One bird that has returned in high numbers this year is the Reed Warbler and it could be a very good breeding season for them, all of the reed beds such as this one alongside the sea wall, are full of their song at the moment. Bearded Tits and Water Rails are also being heard taking advantage of the excellent habitat on offer.

And the reed bed from the opposite side shows the Delph Fleet looking quite splendid in the early morning sunshine.

Apart from the Lapwings, which are not doing too well for no obvious reason, most of the regular breeding species seem to be having a pretty good breeding season so far, as this collection of well grown Greylag Geese and parents show. There have been several broods seen this year but so far, none from the three pairs of Canada Geese on the reserve. Broods of Gadwall, Shoveler and Mallard have also been seen and with a Garganey drake seen a few times during the last fortnight in the same place, there is hope that it has a duck sitting on eggs close by.
Avocets also appear to be repeating their successful breeding season of last year and several of the c. 24 nesting pairs now have young chicks running with them. They have been sharing the breeding site with several pairs of nesting Black-headed Gulls and hopefully their eggs and chicks are not providing the gulls with a larder alongside.

This week as well, three bulls were put on the reserve, one to each of the three small herds of cows and their calves. This fine fellow below has 22 cows to share his affections with and has already got his summer of love off to a fine start.

Monday, 12 May 2014

The Garden's Doing Well

 My little rear garden above, is doing really well this year for breeding birds. In the variegated shrub in the foreground left a pair of Blackbirds nested but lost their eggs, probably to a Magpie that has been prowling about, but might not be much longer. At the top end of the garden I currently have a pair of Great Tits and a pair of Blue Tits both feeding chicks in two boxes just a couple of feet apart. The Blue Tits are in the concrete nest box seen below. Hidden behind the old tree trunk and below the green nest box that you can see, are the Great Tits.

 Here's the Great Tit's home with some very noisy chicks in it.

All that going on at this end of the garden.

This hawthorn hedge has also come up trumps. Behind the gate a pair of Robins nested in it in an old teapot that I had put there for that purpose and fledged their young. This is the second time I've had Robins nest in an old china tea pot, it works really well. At the near end of the hedge a pair of House Sparrows are currently nesting, hence the hedge's still un-trimmed state, but it makes for a short hop to the bird tables for food. And to complete the success story another pair of House Sparrows are nesting on the house wall in a Sparrow terrace nest box with three compartments. This box is used most years but only ever by one pair at a time, I've never had multiple nesting as is supposed to happen.

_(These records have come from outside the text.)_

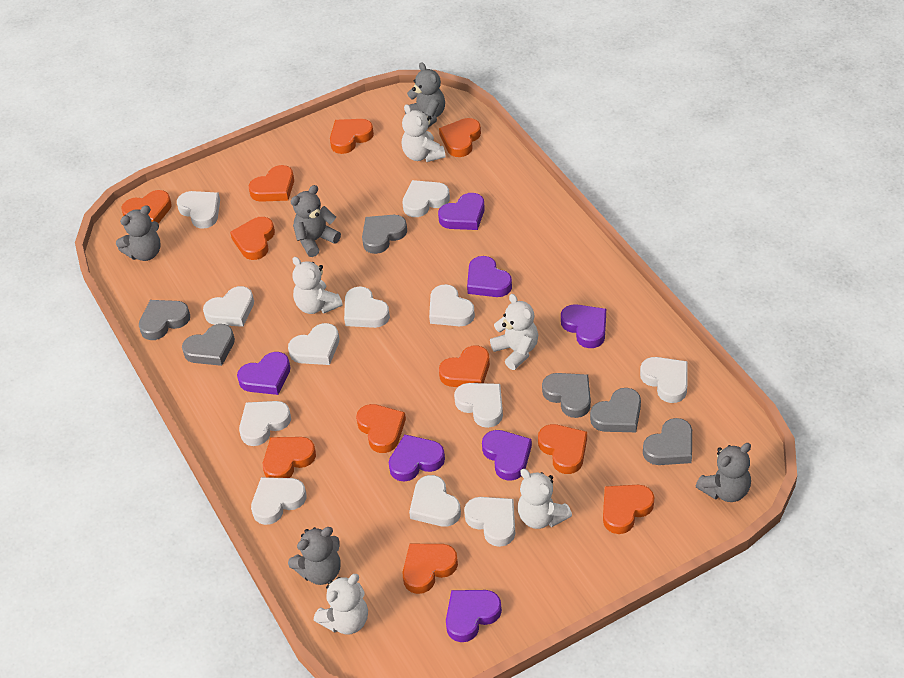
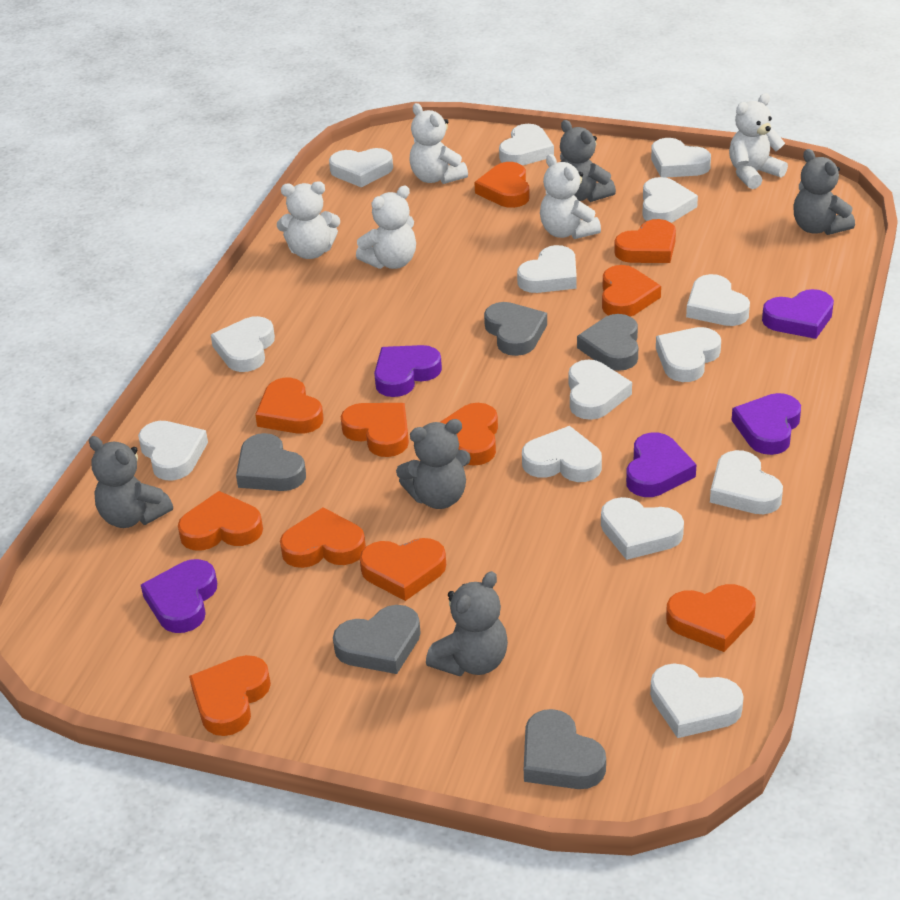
grey heart: [139,300,190,340] [182,324,235,366] [362,215,407,254] [542,373,591,418] [590,388,641,432] [643,418,692,465] = 6 -> [236,433,306,491] [333,605,421,674] [484,302,547,356] [524,709,606,789] [577,314,638,371] = 5
purple heart: [237,352,291,395] [389,434,445,481] [438,193,485,230] [446,590,502,642] [467,256,512,297] [482,430,532,481] [561,304,606,348] = 7 -> [141,559,217,633] [374,345,442,397] [626,432,697,497] [732,393,801,455] [762,289,834,339] = 5
white heart: [177,191,220,229] [203,286,254,327] [239,401,291,446] [251,477,306,525] [288,323,339,365] [344,286,390,328] [402,180,450,217] [409,475,461,527] [429,284,475,326] [454,383,503,428] [464,497,515,547] [640,357,688,403] = 12 -> [138,421,208,481] [211,316,275,372] [329,148,393,188] [499,124,554,166] [517,245,577,293] [522,426,602,482] [569,360,632,420] [601,497,684,560] [642,177,698,223] [650,663,744,738] [651,138,711,178] [656,327,721,382] [686,274,750,326] [710,450,783,514] = 14

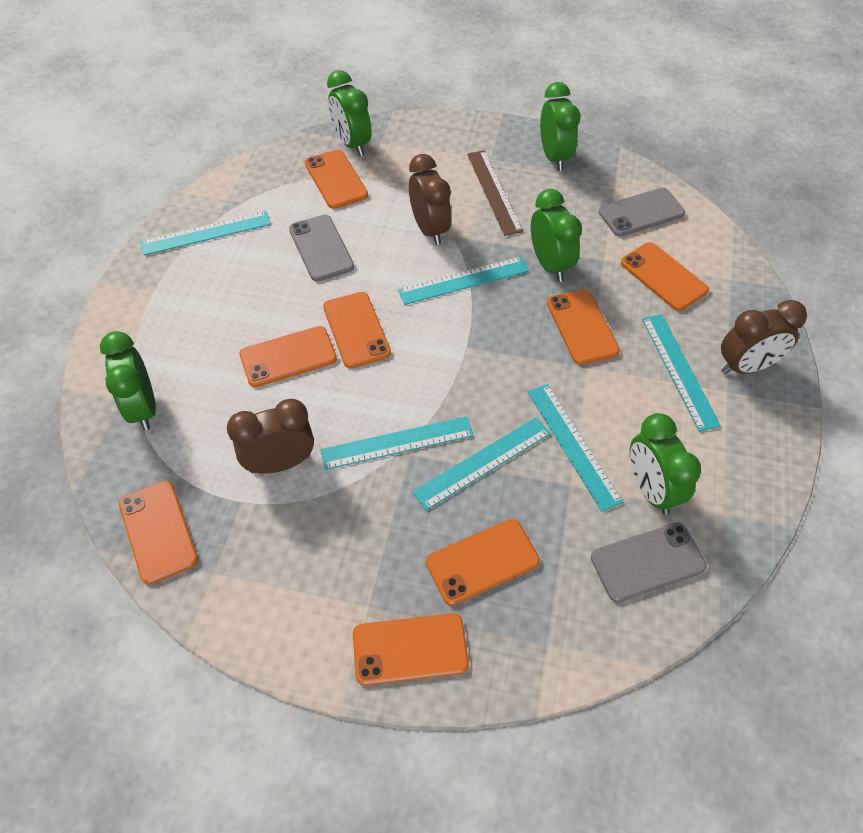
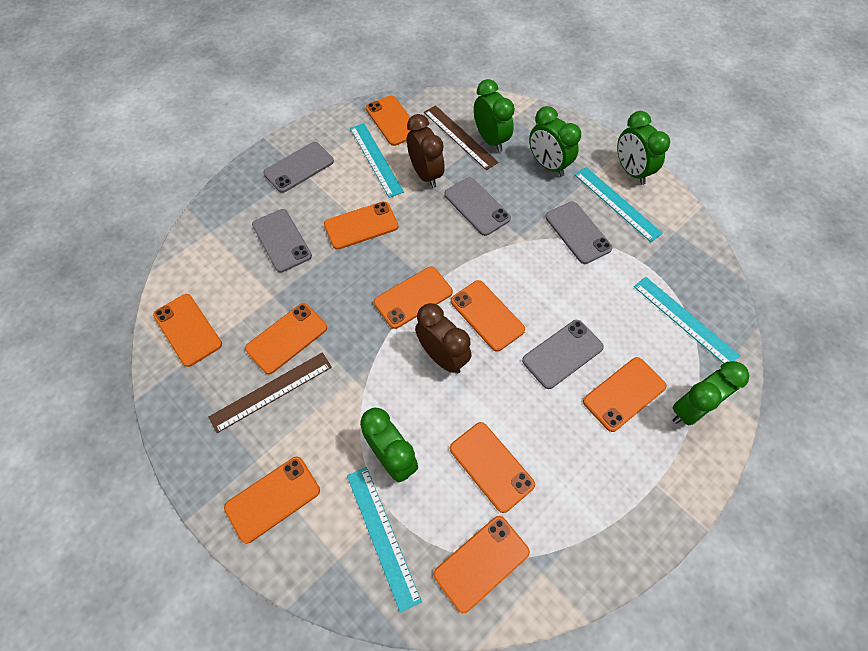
brown clock: [227,399,314,474] [409,154,452,245] [721,300,807,374] = 3 -> [407,114,445,188] [415,303,471,374] = 2
brown ruler: [467,150,523,236] = 1 -> [209,352,332,433] [424,105,498,170] = 2
grey phone: [289,215,354,282] [591,522,707,602] [599,188,685,237] = 3 -> [252,209,312,273] [264,142,334,193] [444,177,511,236] [522,320,604,389] [545,201,613,264] = 5
orange phone: [119,481,198,585] [239,326,337,387] [305,149,368,209] [323,292,391,368] [353,613,469,686] [426,519,540,606] [547,289,620,365] [621,242,709,311] = 8 -> [153,294,222,367] [224,457,320,544] [245,303,327,374] [324,201,399,250] [366,95,411,146] [374,267,453,329] [434,516,530,613] [450,422,535,513] [451,280,525,352] [583,357,667,432] = 10
turquoise ruler: [141,211,271,255] [320,416,473,470] [398,256,529,305] [412,417,551,510] [528,384,623,512] [642,314,721,432] = 6 -> [347,467,422,613] [350,123,404,198] [575,167,663,242] [634,277,740,364] = 4

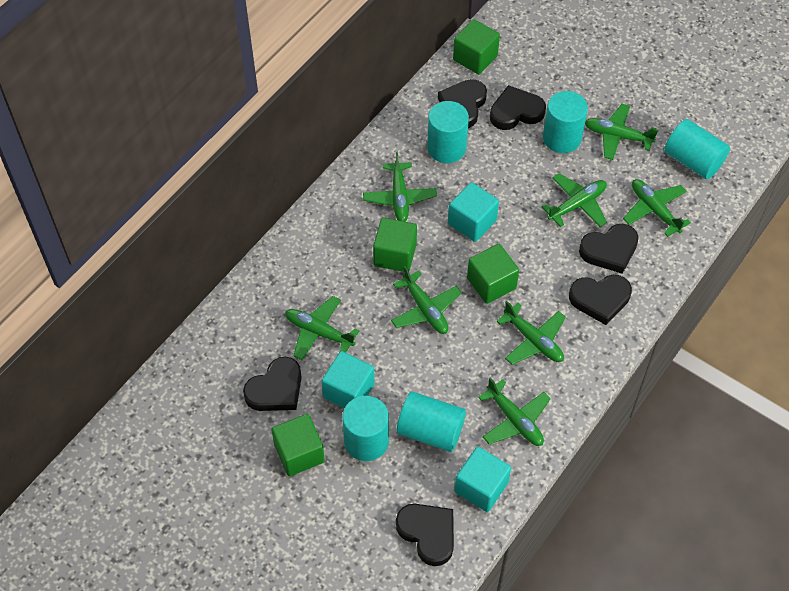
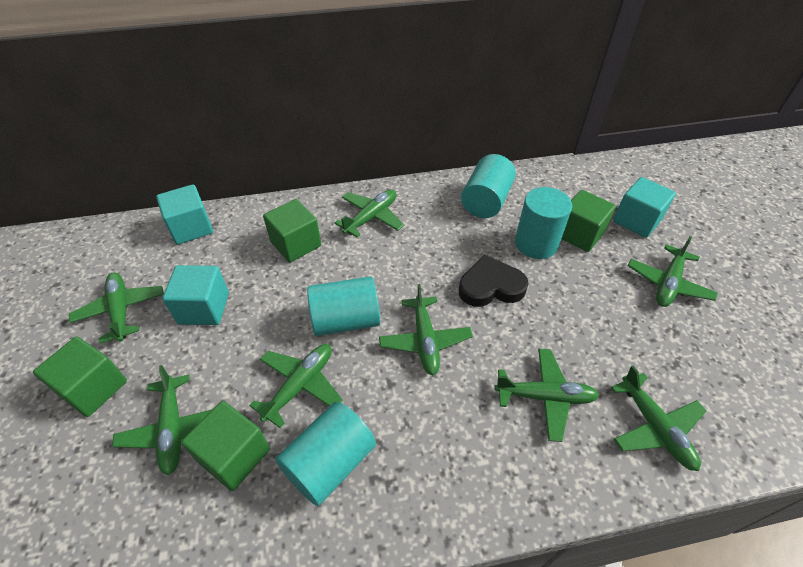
black heart: [243,357,302,411] [396,504,454,566] [438,79,487,128] [490,85,546,130] [569,275,632,325] [579,224,639,274] = 6 -> [459,255,529,307] = 1
turquoise cylinder: [342,396,389,461] [397,391,466,452] [427,101,469,163] [543,91,588,153] [664,119,730,179] = 5 -> [275,402,376,506] [307,276,380,336] [461,154,516,218] [515,187,572,259] = 4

The insects are also provided for and one of the current food suppliers for bees at the moment is this Borage. It's a self-seeded plant from last year's plants and the bees love it.

As they do this Creeping Thyme, that in the first photo you can see spreading it's way across the bank behind the pond. Many other types of flowers are also currently growing and they will continue to attract bees and butterflies until well into the autumn.